B complex may protect against diabetic kidney disease
October 3, 2018. On September 28, 2018, the 57th Annual European Society for Paediatric Endocrinology Meeting was the site of a presentation of the finding a protective effect for B vitamin supplementation on the kidney function of children with type 1 diabetes. Kidney disease is a complication associated with diabetes that can require long-term treatment if not detected early.
"Although the best strategy for treating diabetic kidney disease is prevention, for example through better blood glucose control and maintenance of healthy blood pressure, a normal lipid profile and a healthy body weight, the long-term duration of diabetes still increases the risk of developing kidney disease,” noted researcher Nancy Samir Elbarbary of Ain Shams University in Cairo. “So, these findings suggest vitamin B supplementation, in addition to traditional angiotensin converting enzyme inhibitor therapy may be a simple, safe and cost-effective strategy for early protection of kidney function, which may improve the long-term quality of life for type-1 diabetes patients."
In the current study, 80 type 1 diabetics between the ages of 12 and 18 years with early signs of diabetic kidney disease and deficient levels of vitamin B12 were given vitamin B complex supplements or no treatment for 12 weeks. At the study’s conclusion, children who received B complex exhibited improvement in blood markers of glucose regulation and kidney function.

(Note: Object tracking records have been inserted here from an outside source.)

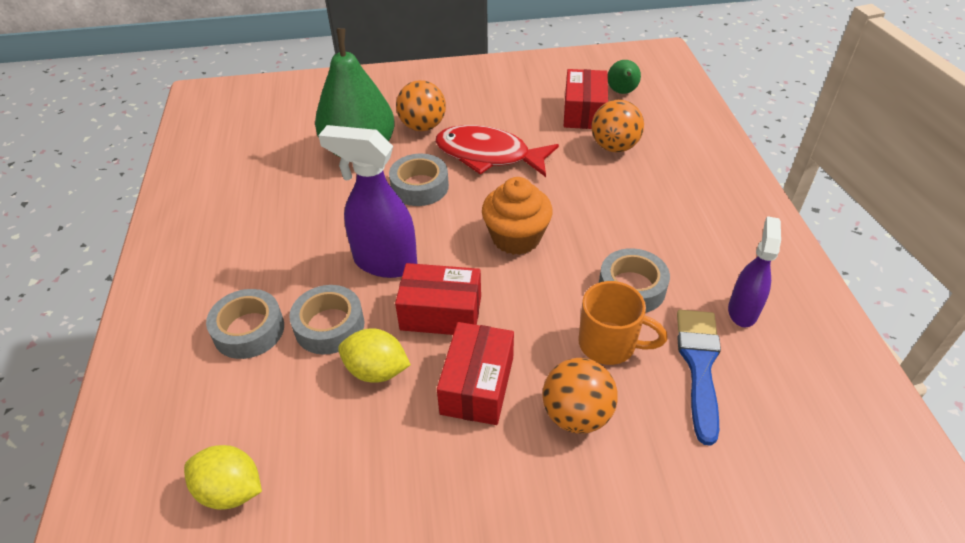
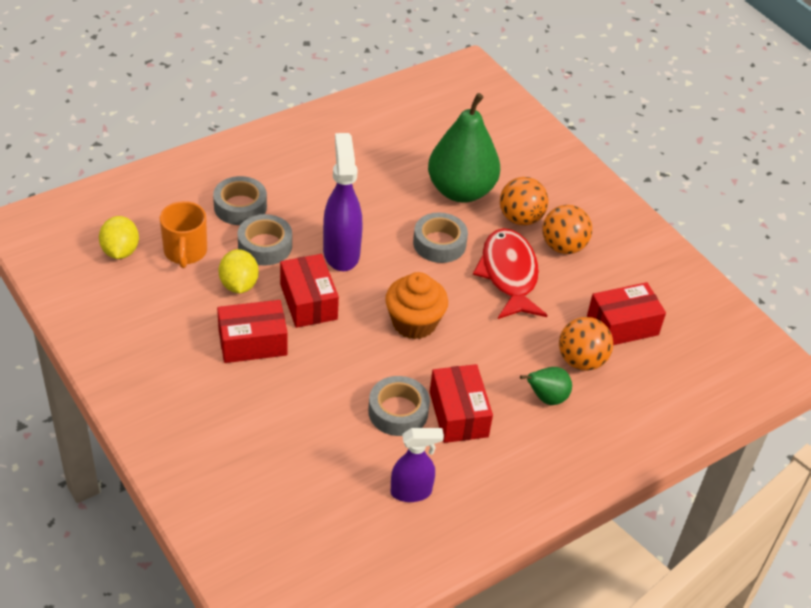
camera: 60 degrees right, 0 degrees up
(576, 415) = (253, 405): orange ball -> orange ball (563, 247)
(609, 344) = (329, 410): orange mug -> orange mug (185, 252)
(622, 92) = (679, 348): green pear -> green pear (546, 398)
(650, 244) = (458, 414): none -> red box
(699, 366) = (335, 471): blue brush -> none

"After 12 weeks of vitamin B complex supplementation in children and adolescents with diabetic kidney disease, we detected lower levels of markers that indicate poor kidney function, suggesting that it had a protective effect and could slow progression of the disease," Dr Elbarbary reported. "These findings still need to be confirmed in larger, multi-center randomized trials to verify the role of vitamin B complex supplementation in treating early diabetic kidney disease over longer periods of time."

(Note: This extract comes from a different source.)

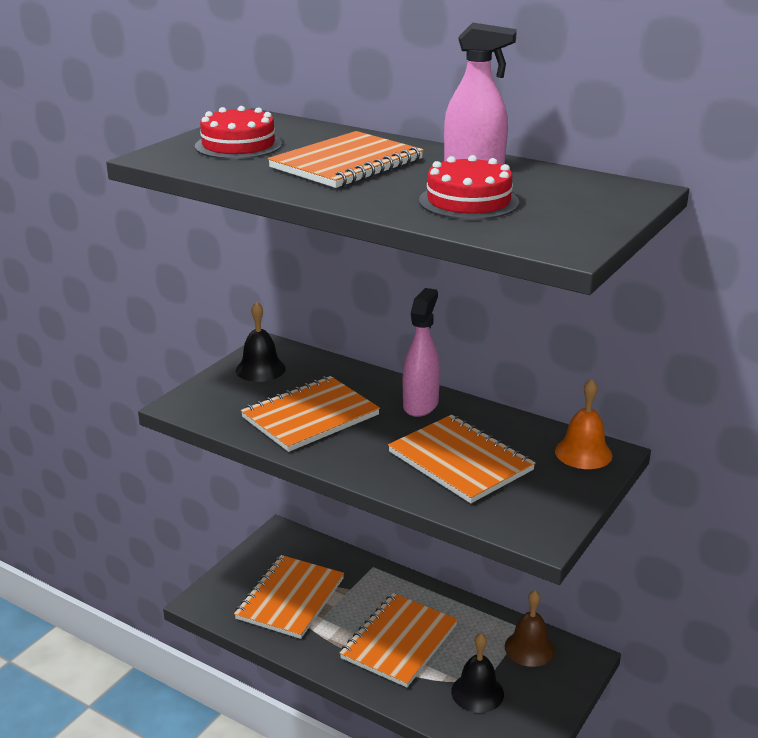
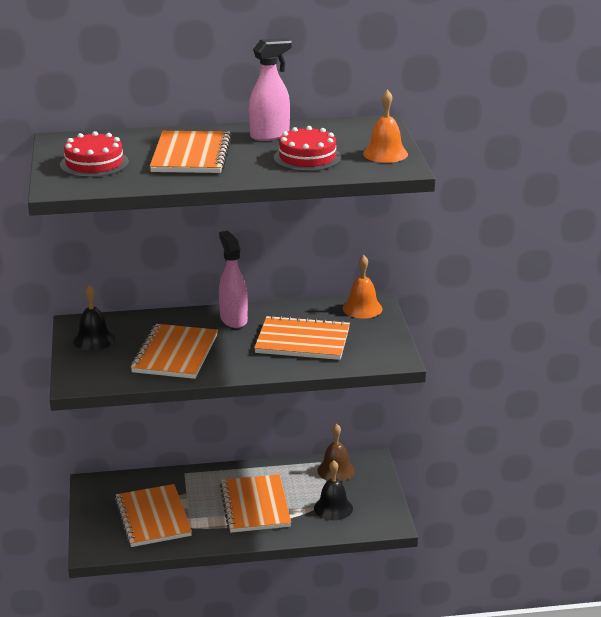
camera: 40 degrees left, 0 degrees up
(577, 224) = (385, 153): none -> orange bell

Free radicals blamed for toxic buildup in Alzheimer’s brains
October 1, 2018. A study reported in Cell Death & Disease revealed a previously unknown mechanism that may contribute to traumatic brain injury and Alzheimer’s disease. While a buildup of the protein amyloid-beta has been hypothesized to be the major driver of Alzheimer’s disease, the study suggests that another protein, after undergoing oxidation by free radicals, could be a causative factor.
"Indeed, scientists have known for a long time that during aging or in neurodegenerative disease cells produce free radicals," explained lead researcher Federico Sesti, who is a professor of neuroscience and cell biology at Rutgers Robert Wood Johnson Medical School. "Free radicals are toxic molecules that can cause a reaction that results in lost electrons in important cellular components, including the channels."
Dr Sesti and colleagues determined that oxidation of a potassium channel known as KCNB1 results in a toxic buildup of this protein, leading to increased amyloid-beta production and damage to brain function. "The discovery of KCNB1's oxidation/build-up was found through observation of both mouse and human brains, which is significant as most scientific studies do not usually go beyond observing animals," Dr Sesti reported. "Further, KCBB1 channels may not only contribute to Alzheimer's but also to other conditions of stress as it was found in a recent study that they are formed following brain trauma."
Acting on the knowledge that oxidation of KCNB1 channels in traumatic brain injury and Alzheimer’s disease leads to activation of Src tyrosine kinases, the researchers tested the effects of the Src kinase inhibitor dasatinib in a mouse model of Alzheimer's disease. "Our study shows that this drug and similar ones could potentially be used to treat Alzheimer's, a discovery that leads the way to launching a clinical trial to test this drug in humans," Dr Sesti concluded.